Economists are realizing the job market is cooling. Workers have known it for months.

Read more

Raising interest rates is a blunt instrument with no method of fine-tuning specific corners of the economy. It simply works by slowing demand overall — but the risk is that the U.S. central bank could do too much. Put in the mix that officials are trying to judge how rates impact the economy with backward-looking data, and the picture looks even darker.

While the odds of a soft-landing have looked promising, eight of the Fed’s past nine tightening cycles have ended in a recession, according to an analysis from Roberto Perli, former head of global policy at Piper Sandler who now helps manage the U.S. central bank’s open-market operations at the New York Fed.

Even with the Fed’s 1.75 percentage point worth of rate cuts so far in this cycle, borrowing costs are still the highest since 2008, according to a Bankrate analysis.
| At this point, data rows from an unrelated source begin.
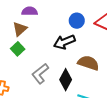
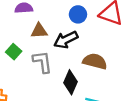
brown triangle: (20, 29) -> (39, 31), moved, turned 42
gray L-shape: (40, 74) -> (42, 62), moved, turned 125

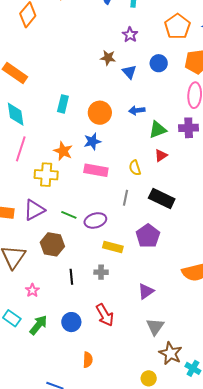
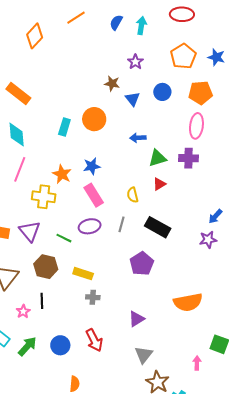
orange circle: (100, 113) -> (94, 119), moved
pink rectangle: (96, 170) -> (94, 195), turned 45
purple triangle: (34, 210) -> (30, 231), turned -45
purple ellipse: (95, 220) -> (90, 226), moved
yellow rectangle: (113, 247) -> (83, 274), moved
black line: (71, 277) -> (42, 301), moved

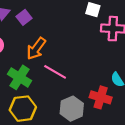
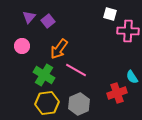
red cross: (101, 97) -> (117, 93), turned -36
gray hexagon: (72, 109) -> (79, 104), moved

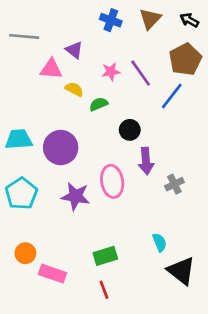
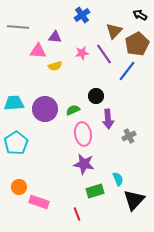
brown triangle: (150, 19) -> (114, 31), moved
blue cross: (111, 20) -> (82, 15), turned 35
purple triangle: (74, 50) -> (55, 37), turned -32
yellow semicircle: (74, 89) -> (55, 66), turned 136
green semicircle: (99, 104) -> (73, 110), moved
purple star: (76, 196) -> (84, 164), moved
green rectangle: (105, 256) -> (95, 191), moved
black triangle: (181, 271) -> (134, 200), turned 35

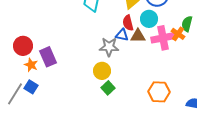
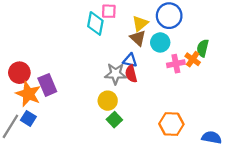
red semicircle: (128, 23) -> (131, 74), moved
brown triangle: (138, 36) -> (138, 38), moved, turned 42
pink cross: (163, 38) -> (176, 64), size x0.7
orange star: (31, 65) -> (28, 94), size x1.6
Boosting your credit score and paying off high-cost debt can also create more breathing room in your budget in a higher-rate environment. Use Bankrate’s tools to find the best auto loan or mortgage for you, and shop for the best savings account to park your cash.

“One of the most impactful steps you can take is improving your credit score, which is firmly within your control and can significantly influence the rates you qualify for when you begin the borrowing process,” Kates says. “Don’t overlook the benefits of improving your loan eligibility by improving your own finances.”